Key Takeaways
- TeraWulf shares declined 2.3% Wednesday to close at $18.96, marking a four-day losing streak totaling nearly 19% since July 9
- Gov. Kathy Hochul implemented a year-long ban on data center construction exceeding 50 megawatts in New York
- Both of TeraWulf’s major facilities—Lake Mariner and Cayuga—are situated in New York, creating apparent exposure
- Analysts at Cantor Fitzgerald and Rosenblatt maintain bullish stances with price targets of $37 and $30, respectively
- Wall Street believes the moratorium’s enforcement framework doesn’t apply to TeraWulf’s current New York operations
TeraWulf shares have endured a challenging stretch.
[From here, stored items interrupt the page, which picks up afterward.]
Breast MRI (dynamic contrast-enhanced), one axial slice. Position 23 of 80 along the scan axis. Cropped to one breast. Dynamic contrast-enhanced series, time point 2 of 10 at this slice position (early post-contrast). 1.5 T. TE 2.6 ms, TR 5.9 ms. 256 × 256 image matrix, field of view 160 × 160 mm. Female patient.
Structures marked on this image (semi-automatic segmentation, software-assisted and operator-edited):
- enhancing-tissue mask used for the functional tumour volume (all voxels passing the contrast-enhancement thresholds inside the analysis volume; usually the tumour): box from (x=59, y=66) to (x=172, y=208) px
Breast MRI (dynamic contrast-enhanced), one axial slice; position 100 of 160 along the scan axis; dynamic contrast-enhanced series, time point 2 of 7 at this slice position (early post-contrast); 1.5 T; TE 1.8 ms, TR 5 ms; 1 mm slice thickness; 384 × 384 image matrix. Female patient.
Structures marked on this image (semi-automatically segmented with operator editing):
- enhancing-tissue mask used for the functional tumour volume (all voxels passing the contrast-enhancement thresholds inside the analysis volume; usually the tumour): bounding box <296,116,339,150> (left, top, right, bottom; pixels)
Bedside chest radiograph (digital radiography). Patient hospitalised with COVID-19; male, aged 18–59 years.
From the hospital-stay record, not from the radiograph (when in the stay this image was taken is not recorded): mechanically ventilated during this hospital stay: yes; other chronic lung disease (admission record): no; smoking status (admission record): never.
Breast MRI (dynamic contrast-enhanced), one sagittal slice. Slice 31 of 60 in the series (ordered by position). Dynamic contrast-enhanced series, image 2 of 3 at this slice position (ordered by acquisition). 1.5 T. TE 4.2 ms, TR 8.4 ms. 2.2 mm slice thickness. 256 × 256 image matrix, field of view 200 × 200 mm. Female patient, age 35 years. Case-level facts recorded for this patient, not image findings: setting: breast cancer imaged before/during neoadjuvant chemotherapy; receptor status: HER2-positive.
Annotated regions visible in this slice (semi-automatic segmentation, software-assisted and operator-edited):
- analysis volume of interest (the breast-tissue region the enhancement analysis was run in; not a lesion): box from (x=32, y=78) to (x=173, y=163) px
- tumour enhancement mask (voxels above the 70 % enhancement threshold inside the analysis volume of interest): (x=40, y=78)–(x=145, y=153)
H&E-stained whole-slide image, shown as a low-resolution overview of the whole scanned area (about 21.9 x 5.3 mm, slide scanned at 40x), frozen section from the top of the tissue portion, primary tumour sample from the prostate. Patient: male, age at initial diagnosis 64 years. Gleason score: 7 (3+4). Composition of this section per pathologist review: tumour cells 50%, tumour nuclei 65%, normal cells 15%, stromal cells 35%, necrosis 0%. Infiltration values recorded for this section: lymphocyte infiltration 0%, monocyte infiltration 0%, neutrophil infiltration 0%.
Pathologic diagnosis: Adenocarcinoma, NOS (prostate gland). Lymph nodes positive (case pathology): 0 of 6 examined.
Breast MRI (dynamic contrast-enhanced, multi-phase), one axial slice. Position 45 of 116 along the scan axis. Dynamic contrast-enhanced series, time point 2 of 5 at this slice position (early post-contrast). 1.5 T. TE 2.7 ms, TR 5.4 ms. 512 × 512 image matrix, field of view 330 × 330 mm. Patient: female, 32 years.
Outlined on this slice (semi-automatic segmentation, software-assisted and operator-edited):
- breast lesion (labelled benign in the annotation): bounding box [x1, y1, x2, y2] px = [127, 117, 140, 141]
The cryptocurrency mining company that has pivoted toward data center operations saw its stock decline 2.3% to $18.96 on Wednesday, marking the fourth straight day of losses.
Since July 9, the equity has tumbled close to 19% and now trades beneath its 50-day moving average of approximately $24.30. This sharp decline has wiped out around $2.06 billion in market capitalization in under a week.
The catalyst behind this downturn was an executive order issued Tuesday by New York Governor Kathy Hochul, implementing a 12-month prohibition on building data centers exceeding 50 megawatts within state borders.
TeraWulf faces seemingly greater exposure compared to competitors. Both its Lake Mariner data center complex and the Cayuga facility currently under construction are situated in New York, theoretically placing the company directly in the path of this regulatory action.
However, Wall Street analysts aren’t convinced the selloff is justified. Chris Brendler from Rosenblatt maintained his Buy recommendation and $30 price objective on Wednesday, suggesting approximately 58% potential appreciation from present levels.
“Although WULF should be largely exempt and now has the majority of its power footprint outside of NY, the stock still sold off,” Brendler noted. “We view this development as more headline risk than structural as the enforcement mechanism simply doesn’t reach the company’s existing NY platform.”
Cantor Fitzgerald shared this perspective, characterizing the decline as an attractive entry point. The investment firm maintained its Overweight recommendation and $37 price objective.
Street Targets Show Strong Conviction
Rosenblatt’s $30 projection reflects a valuation of 26 times the firm’s 2028 Adjusted EBITDA forecast for TeraWulf. Compass Point has set an even more aggressive $40 target. Needham maintains a $33 price objective, while Bernstein SocGen holds an Outperform rating with a $36 target.
This represents substantial bullish sentiment from the analyst community, particularly with shares trading around $19.
TeraWulf wasn’t the only company affected by the news. CoreWeave fell 4% while Nebius dropped 7.8% on Tuesday. Other industry players including Riot Platforms, Cipher Digital, and Hut 8 also experienced downward pressure throughout Tuesday and Wednesday trading sessions.
Anthropic Partnership Remains Central to Investment Thesis
Despite the regulatory headlines, TeraWulf’s core business narrative remains intact. The company recently secured a two-decade lease agreement with Anthropic for its Hawesville, Kentucky facility—a massive 401-megawatt IT capacity arrangement valued at $19 billion in aggregate.
This critical contract exists completely outside New York’s jurisdiction, which explains why analysts maintain their optimistic outlooks.
Additionally, TeraWulf divested its 50.1% ownership in Abernathy for approximately $530 million, while securing a $450 million investment representing 168 megawatts of capacity.
While shares have retreated 23% during July, the stock remains 65% higher year-to-date and has skyrocketed 260% over the trailing twelve months. With a beta coefficient of 4.26, this volatility is characteristic—and some analysts argue that’s precisely the nature of the opportunity.
Rosenblatt reaffirmed its Buy rating on Wednesday, July 15, maintaining the $30 price target without revision.